Wednesday, February 12, 2014

The Inka Express


So the 10 hour bus journey turned out to be a rather splendid affair, and not exactly the hippie experience I was anticipating!  The bus trip from Puno to Cusco organized by Inka Express is travelling in style – very comfortable, with huge windows, and as we were only 7 passengers in a 40 seater bus, we had grand views on both sides.  There’s a tour guide on board, full of interesting facts en route, and a hostess serving beverages – though no beer, wine or English tea, and I just can’t take to Coca tea!


 
 
 
 

Also, my antibiotics were kicking in and I’d had my first good sleep in days, so was back on form again.  We started off as soon as everyone was on board, ahead of schedule – before 7am!  We said farewell to Puno and to Lake Titikaka and rolled through lovely wetlands and on to the seriously ugly industrial town of Juliaca – less said the better! There, the main road to Cusco was a muddy pot-holed swamp.  The guide explained that the reason so many of the houses are not completed, with only the ground floors occupied, both in Peru and Bolivia, is that taxes only have to be paid once the whole house is finished!! And because no-one pays taxes, there’s no money to repair the roads.
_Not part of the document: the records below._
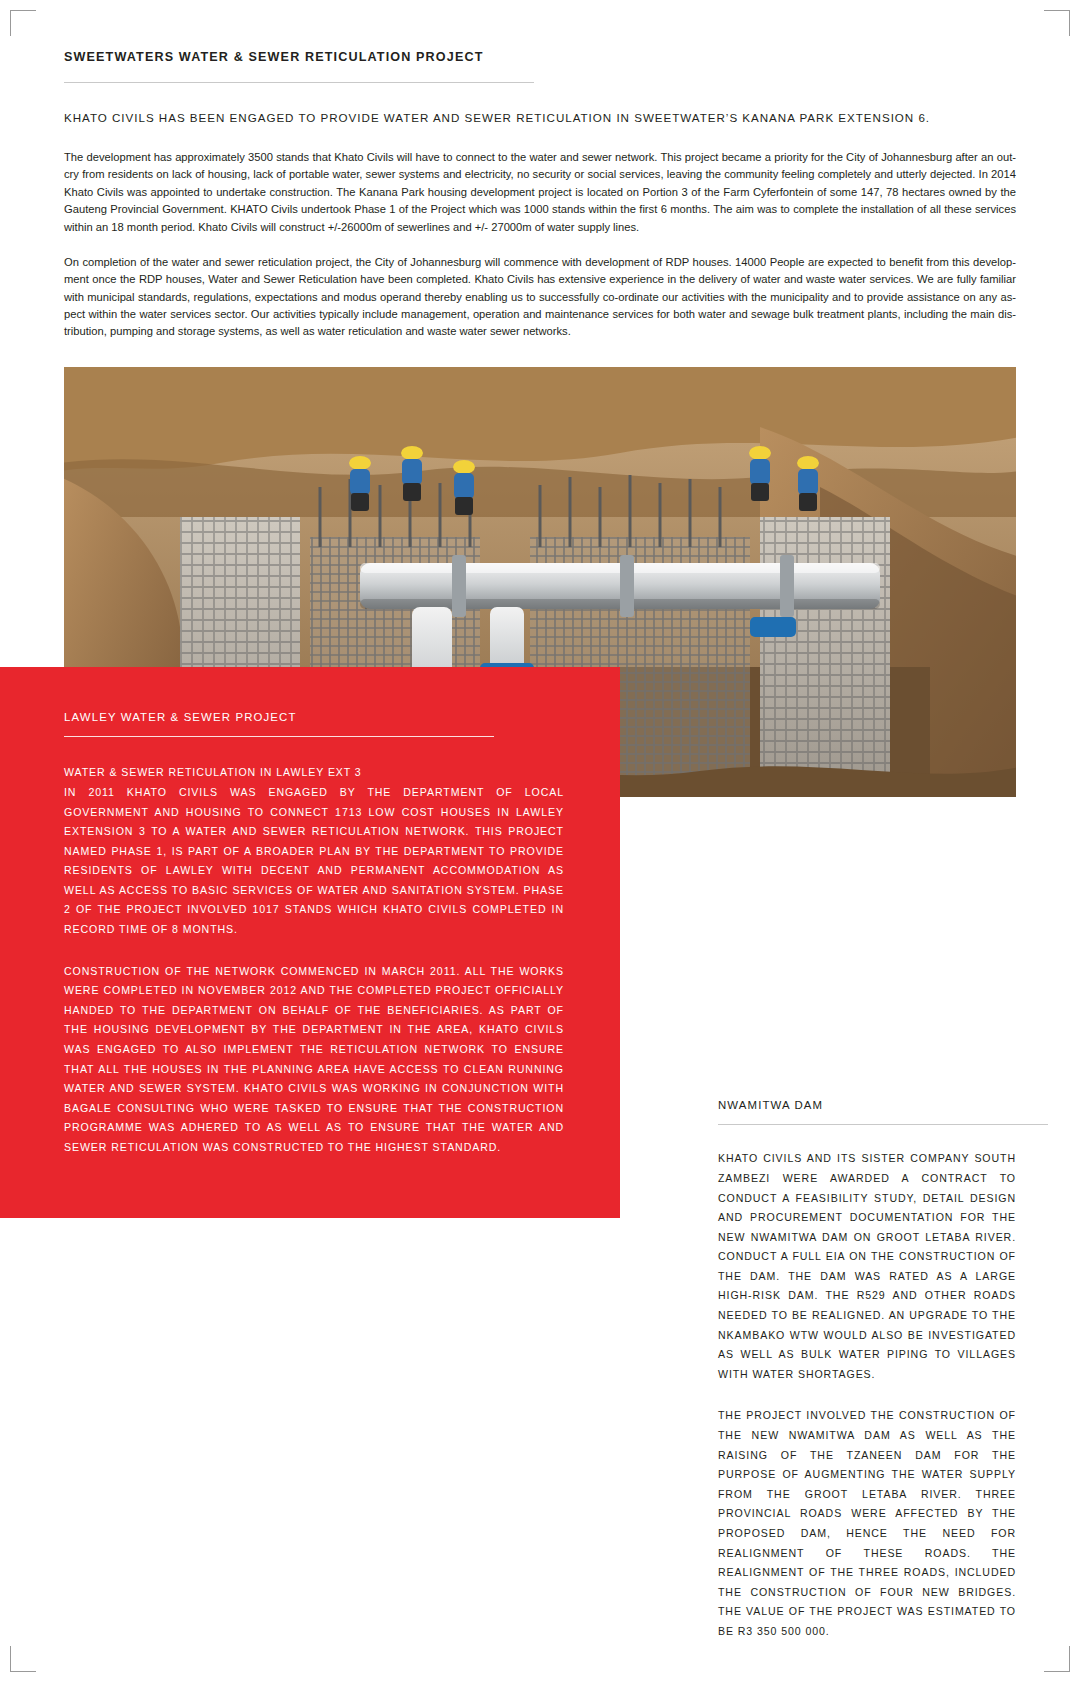Sweetwaters Water & Sewer Reticulation Project
Khato Civils has been engaged to provide water and sewer reticulation in Sweetwater’s Kanana Park Extension 6.
The development has approximately 3500 stands that Khato Civils will have to connect to the water and sewer network. This project became a priority for the City of Johannesburg after an outcry from residents on lack of housing, lack of portable water, sewer systems and electricity, no security or social services, leaving the community feeling completely and utterly dejected. In 2014 Khato Civils was appointed to undertake construction. The Kanana Park housing development project is located on Portion 3 of the Farm Cyferfontein of some 147, 78 hectares owned by the Gauteng Provincial Government. KHATO Civils undertook Phase 1 of the Project which was 1000 stands within the first 6 months. The aim was to complete the installation of all these services within an 18 month period. Khato Civils will construct +/-26000m of sewerlines and +/- 27000m of water supply lines.
On completion of the water and sewer reticulation project, the City of Johannesburg will commence with development of RDP houses. 14000 People are expected to benefit from this development once the RDP houses, Water and Sewer Reticulation have been completed. Khato Civils has extensive experience in the delivery of water and waste water services. We are fully familiar with municipal standards, regulations, expectations and modus operand thereby enabling us to successfully co-ordinate our activities with the municipality and to provide assistance on any aspect within the water services sector. Our activities typically include management, operation and maintenance services for both water and sewage bulk treatment plants, including the main distribution, pumping and storage systems, as well as water reticulation and waste water sewer networks.
Lawley Water & Sewer Project
Water & Sewer Reticulation in Lawley Ext 3
In 2011 Khato Civils was engaged by the Department of Local Government and Housing to connect 1713 low cost houses in Lawley Extension 3 to a water and sewer reticulation network. This project named Phase 1, is part of a broader plan by the Department to provide residents of Lawley with decent and permanent accommodation as well as access to basic services of water and sanitation system. Phase 2 of the project involved 1017 stands which Khato Civils completed in record time of 8 months.
Construction of the network commenced in March 2011. All the works were completed in November 2012 and the completed project officially handed to the Department on behalf of the beneficiaries. As part of the housing development by the Department in the area, Khato Civils was engaged to also implement the reticulation network to ensure that all the houses in the planning area have access to clean running water and sewer system. Khato Civils was working in conjunction with Bagale Consulting who were tasked to ensure that the construction programme was adhered to as well as to ensure that the water and sewer reticulation was constructed to the highest standard.
Nwamitwa Dam
Khato Civils and its sister company South Zambezi were awarded a contract to conduct a feasibility study, detail design and procurement documentation for the new Nwamitwa Dam on Groot Letaba River. Conduct a full EIA on the construction of the dam. The dam was rated as a large high-risk dam. The R529 and other roads needed to be realigned. An upgrade to the Nkambako WTW would also be investigated as well as bulk water piping to villages with water shortages.
The project involved the construction of the new Nwamitwa Dam as well as the raising of the Tzaneen Dam for the purpose of augmenting the water supply from the Groot Letaba River. Three provincial roads were affected by the proposed dam, hence the need for realignment of these roads. The realignment of the three roads, included the construction of four new bridges. The value of the project was estimated to be R3 350 500 000.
Well, I think that’s what he said!
 
 
 
 
 
 
 
 
 
Our first stop was at the little town of Pukara, where a large Inka settlement up behind the church has yielded a treasure trove of artifacts (and mummified bodies), many of which are displayed in the local museum. 

 
 
 
 
 
 
 
 
 
 
After the Spanish introduced cattle, the Inkas took to bulls in a big way and included them in their lives, especially small clay bulls and crosses on the eaves of the roofs to guard the house!

 
 
 
 
 
 
The town square was lovely, and there were many painted houses in the town.

 
 
 
 
 
More lovely scenery followed, a sort of mix between Scottish highland hills terraced to the tops by Inkas, with a backdrop of  Alpine mountains topped with snow! All interspersed by llamas, alpaca and ladies in colourful outfits and hats….


 
 
 
As we climbed up from the Lake, the agriculture of field cultivation gave way to animal grazing – we learned that llamas have longer necks and more erect tails, and are used chiefly for meat and transportation whereas the smaller, fatter alpaca have shorter necks, dopier faces and tails tucked down like sheep.  They are the major wool producers, being a finer quality than llama, though vicuna is finer again, and highly prized.  They are all very cute and I have a ridiculous number of photos of them!

 

Our next stop was the highest point on the road – La Raya at 4,335m,  and the locals take full advantage of the regular stops by tourists en route! Lovely views though.

 
 
 
 
 
 
 
 
The bus ticket price included an excellent buffet lunch a little further on, then we rolled on through more lovely scenery



To our next point of interest, some splendid Inka ruins called  Raqchi, which housed over 600 people in its heyday, larger than the Machu Picchu with only 500 residents.  It was very impressive, and I particularly enjoyed the old ladies sitting looking quite the part with their wool and spindles,  then demanding payment for photos!!

 
 
 
 
 

 
 
The old round houses were for crop storage and the ruins are now decked with some lovely wild flowers, including wild iris.  We enjoyed the atmosphere and begin to get more excited by the upcoming visit to Machu Picchu now we understand more of the Inka way of life.



 
 


 
 

The day was slipping past most enjoyably, and our last stop in the attractive town of  Andahuayillas was no disappointment.  This was to visit a most unusual church, a mix of Catholic and Jesuit background, the early part of which had beautiful murals, as on the exterior below. Sadly, we were not allowed to take photos inside. The newer part was all baroque and gold leaf, but still interesting.  Another lovely town square too.


 
 
 

 
 


 
 
 
And so we finally arrived in Cusco at 5pm after a wonderful day – a taxi to the Monasteria  Hotel which was located up behind the main square of the historic part of town.  And what a lovely hotel it is (Orient Express-run), being set in an old cloistered monastery, built on the ravaged site of an Inka Palace in the 1500s. 


 
 
 
After the early kick-off, we were quite tired (well, I was!!) and didn’t want to wander far, but luckily found a lovely roof-top bar and restaurant nearby to end the day.